Anyway. All I could find was a plastic grocery bag, but I didn’t want to use it.
I picked up a book and started reading it–but it was Old Yeller, another assignment for English class, and I really wasn’t in the mood. When CPS moved me to Sheila and Jimmy’s house, they left most of my stuff behind. They usually do. But anyway, it was the only book I had available.
I tried listening to music, and started pacing around the room a little bit, but Jimmy came by and banged on the door to tell me I was making too much noise. The pacing, I guess. And maybe I was bouncing a little–but I was using earbuds.
I looked at the plastic bag, then shook my head and went to my window. It was on the second floor, but it opened right onto the roof and I’d noticed a tree growing next to the house.
Turned out there was no alarm on the window.
I felt like I was going to rupture something climbing down the tree, but I made it okay. I’d switched out of my school uniform to running shoes, my favorite jeans, and a light blue shirt my older sister Lisa had given me for my last birthday. I only had three dollars, but it wasn’t like I ever had much money. Besides, bus fare was only two bucks.
I wanted to find the house I’d grown up in, but I’d had to use one transfer ticket to get off the bus and use a bathroom, and the second driver wouldn’t give me another one. So I just rode the bus until we got to the end of the line and got out when the driver started yelling at me. I was in some kind of warehouse-looking area, with lots of businesses with big parking lots. Nobody around, which was okay by me, so I started walking.
Eventually I came to an area with bail bondsmen and adult bookstores, and a guy rolled down a window in his SUV to ask if I wanted a ride. I said no and took a quick turn into an alley. But there was no exit, which struck me as kind of appropriate, but when I came back out the SUV was gone.

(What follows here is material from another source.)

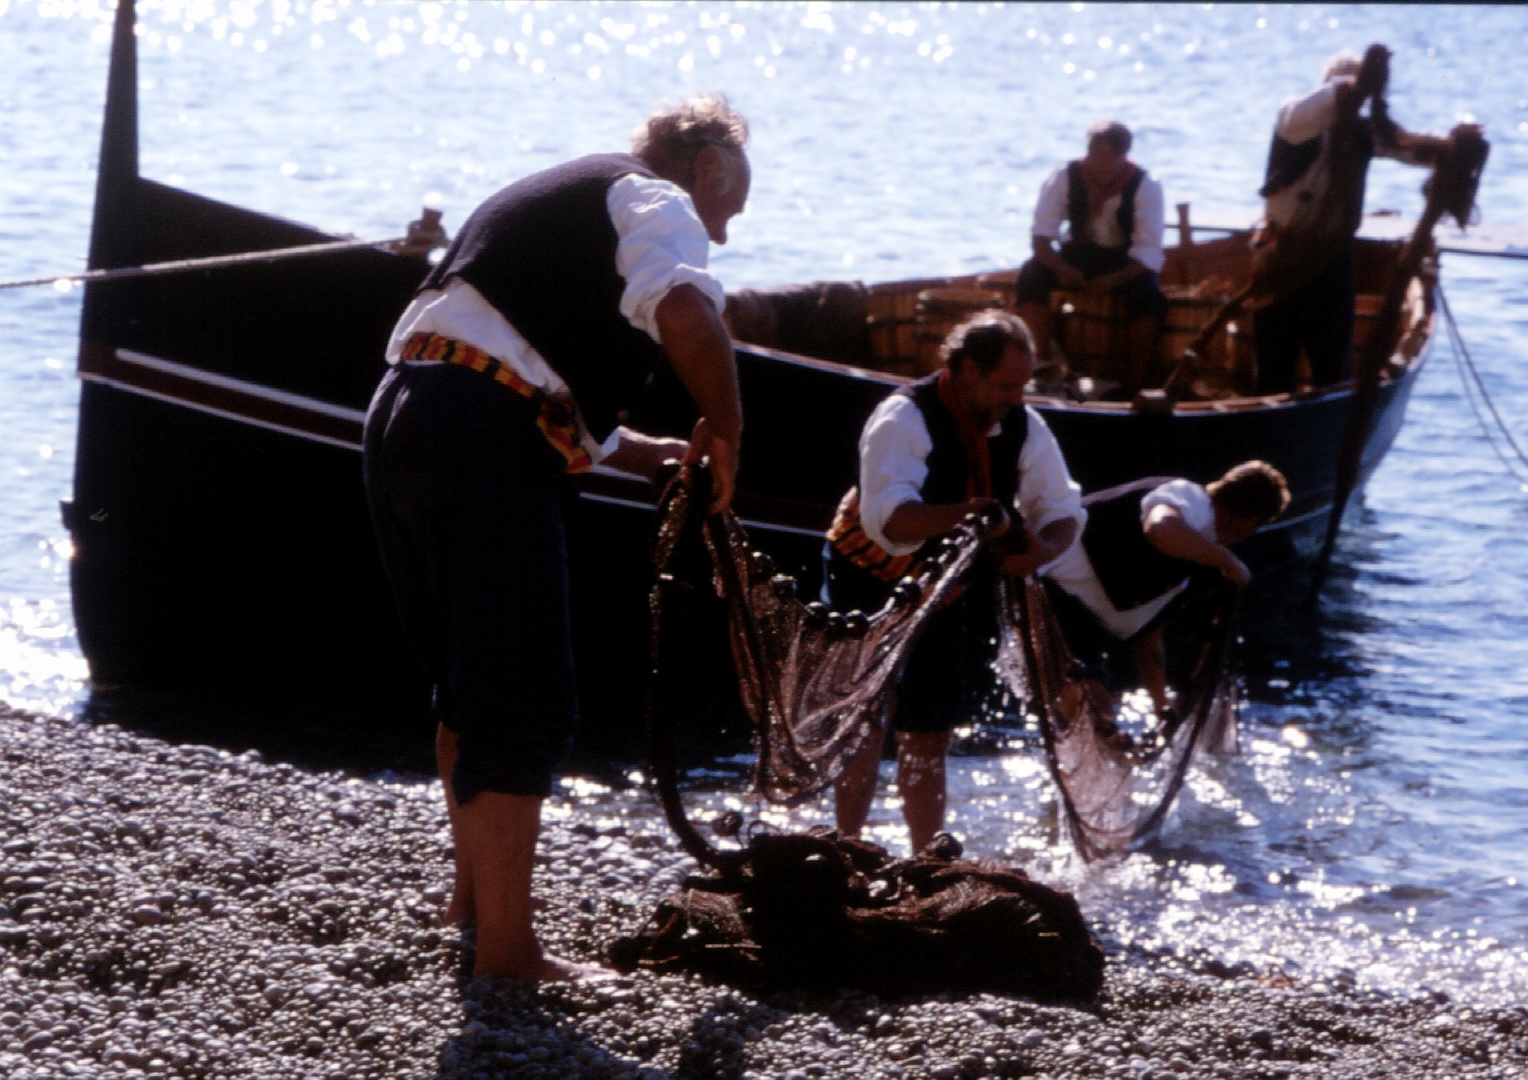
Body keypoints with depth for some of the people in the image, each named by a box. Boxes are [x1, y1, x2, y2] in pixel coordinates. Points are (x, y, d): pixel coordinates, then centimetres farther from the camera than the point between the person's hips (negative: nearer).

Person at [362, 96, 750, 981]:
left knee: (470, 683, 23)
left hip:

Ten years of memories? No thanks. But maybe ten years of dreams would be okay.
A little bit later another guy asked if I wanted a ride, and he was a lot younger. Early 20s, probably. So I smiled at him and asked if he wanted a date.
Now I’m walking down this magical street, like I told you earlier. Memory Lane! And I know you don’t believe in it. But that first guy gave me a little cash, and shared his weed, and I used the cash to buy something a bit stronger.
Being like this, thinking of all the things that might go right for me, is pretty cool. It makes me feel almost real.